Nos anos 80, os meus filmes eram êxitos de bilheteira na Holanda e, paradoxalmente, quanto mais êxito eu tinha mais difícil era encontrar dinheiro para continuar a filmar. Tivemos nesse período uma série de governos de esquerda e os júris dos comités por eles nomeados não queriam subsidiar os meus filmes. Chumbavam-me constantemente. Diziam que os meus argumentos eram perversos e decadentes e que dava uma má imagem do país no estrangeiro. Quando o convite para “Robocop” chegou, eu estava longe de pensar que me mudaria para os EUA. Mas a minha mulher insistiu, disse-me que era estúpido nem tentar pois essa era a melhor maneira de fugir daquela “sabotagem”.

Tinha lá amigos?
Sim, conhecia Spielberg. Era um dos poucos que já então podiam fazer o que quisessem. Tornei-me amigo do John Landis, muito amável, o William Friedkin ajudou-me e o Mel Brooks, um homem extraordinário, apoiou muitos anos um projeto que eu tinha sobre Jesus Cristo.

Teve sempre o final cut dos seus filmes?
Sempre. Tive de mudar muitas coisas nos argumentos, mas o final cut era meu. Sabe, na Hollywood dos anos 80 ainda havia estúdios, como aqueles com que eu trabalhava [Orion, Carolco], que só exigiam uma boa ideia e uma vedeta. O cinema ainda era feito pelos realizadores. Em “Desafio Total”, o Arnold Schwarzenegger foi escolhido ainda antes de me porem o filme nas mãos, tal como o Michael Douglas no “Instinto Fatal”. Mas depois deixavam-me fazer o que quisesse. Comecei a pensar que ia mesmo perder o controlo quando fiz “O Homem Transparente” [2000]. Os produtores queriam controlar tudo. O filme até foi um sucesso. Mas eu decidi voltar para casa. Nunca quis tornar-me produtor de mim próprio. Foi talvez o meu grande erro.

Falou várias vezes na incompreensão com que “Showgirls” foi recebido em 1995.
O que é triste na história de “Showgirls” não é o facto de o filme não ter funcionado. Aliás, foi um desastre! Não, o que é triste é a história da atriz principal, a Elizabeth Berkeley. Destruíram-lhe a carreira. Exatamente o que tinha acontecido a Eiko Matsuda, a atriz de “O Império dos Sentidos”, depois do escândalo do filme de Oshima. A Elizabeth foi julgada. Só tinha 22 anos. Não posso perdoar o que lhe fizeram.

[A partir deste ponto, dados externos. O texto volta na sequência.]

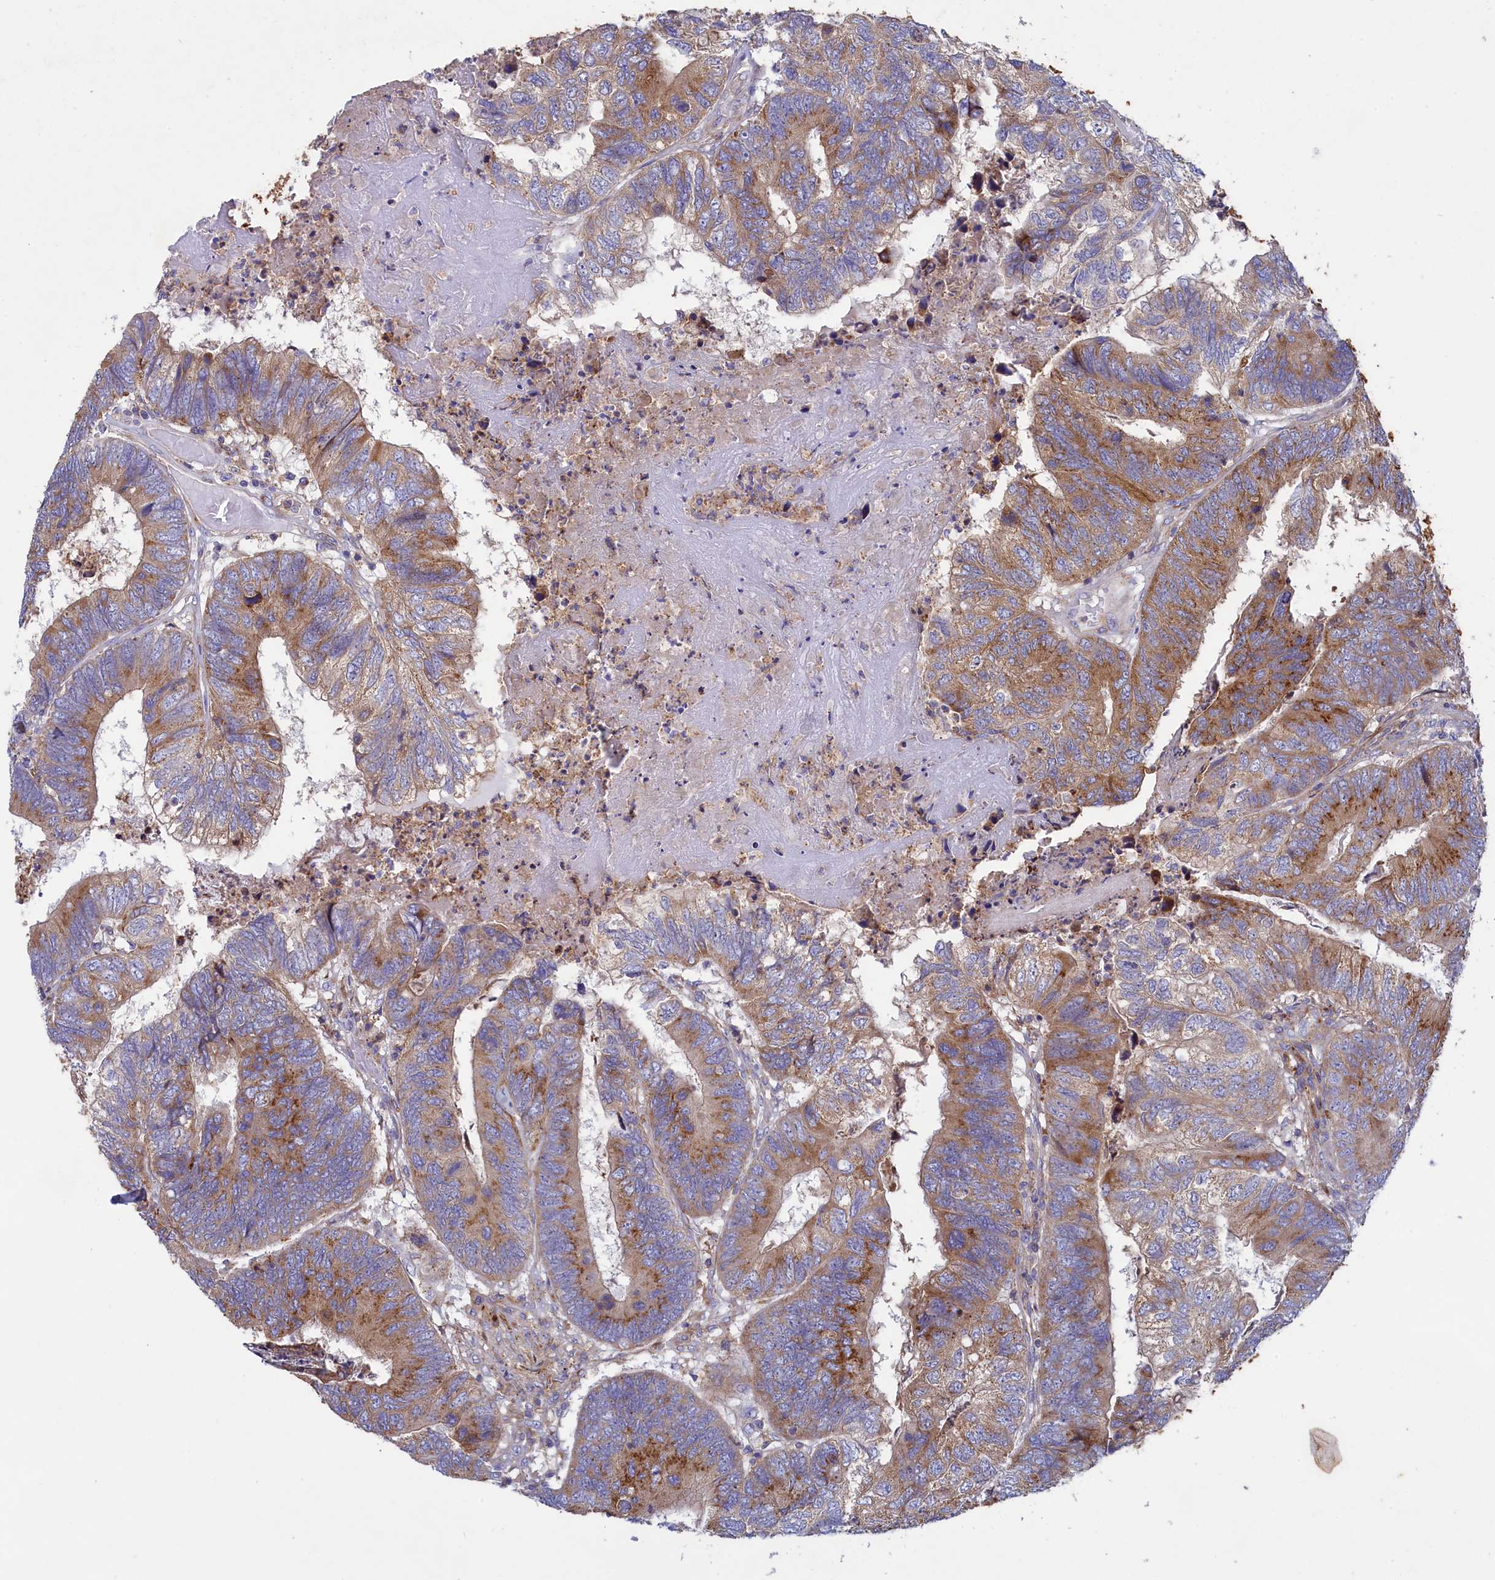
{"staining": {"intensity": "strong", "quantity": "25%-75%", "location": "cytoplasmic/membranous"}, "tissue": "colorectal cancer", "cell_type": "Tumor cells", "image_type": "cancer", "snomed": [{"axis": "morphology", "description": "Adenocarcinoma, NOS"}, {"axis": "topography", "description": "Colon"}], "caption": "Immunohistochemistry (IHC) (DAB) staining of human adenocarcinoma (colorectal) demonstrates strong cytoplasmic/membranous protein positivity in approximately 25%-75% of tumor cells.", "gene": "SCAMP4", "patient": {"sex": "female", "age": 67}}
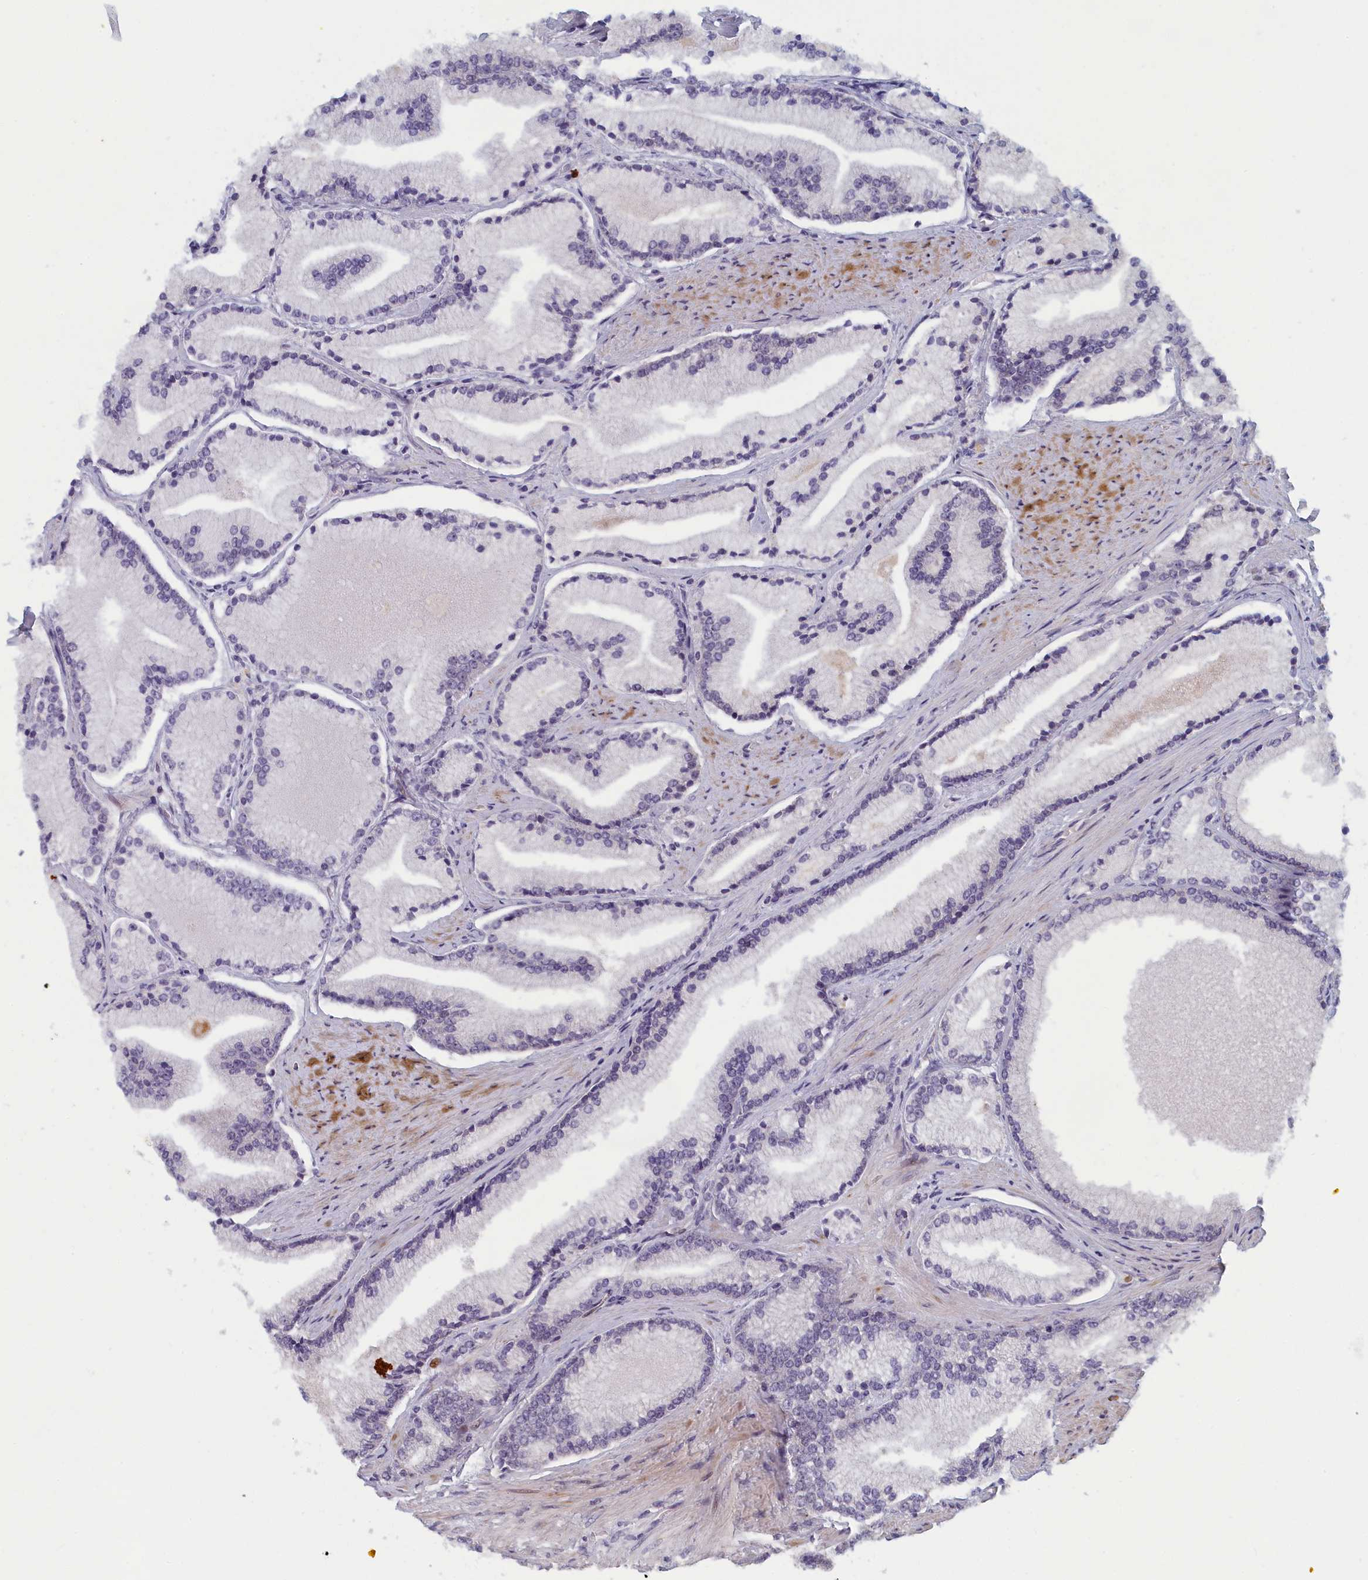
{"staining": {"intensity": "negative", "quantity": "none", "location": "none"}, "tissue": "prostate cancer", "cell_type": "Tumor cells", "image_type": "cancer", "snomed": [{"axis": "morphology", "description": "Adenocarcinoma, High grade"}, {"axis": "topography", "description": "Prostate"}], "caption": "Prostate adenocarcinoma (high-grade) stained for a protein using immunohistochemistry displays no expression tumor cells.", "gene": "DNAJC17", "patient": {"sex": "male", "age": 67}}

Mas não fala “Showgirls” disso mesmo, de bastidores, da produção?
Sim, “Showgirls” é uma acusação contra quem quer fazer dinheiro a qualquer preço. É uma crítica à ganância. Todas as personagens são más, desprezíveis, a começar pela principal, a Nomi, que empurra a rival das escadas. Só se salva a sua amiga negra, e não é por acaso que esta é punida e violada. Mas sabe, a verdade é que me aborreço um bocado com as pessoas que agora me dizem que o “Showgirls” é genial. Está longe de ser perfeito, o argumento tem falhas que não pude ultrapassar. Prefiro que as pessoas vejam antes o “Elle” quando estrear. É o meu melhor filme.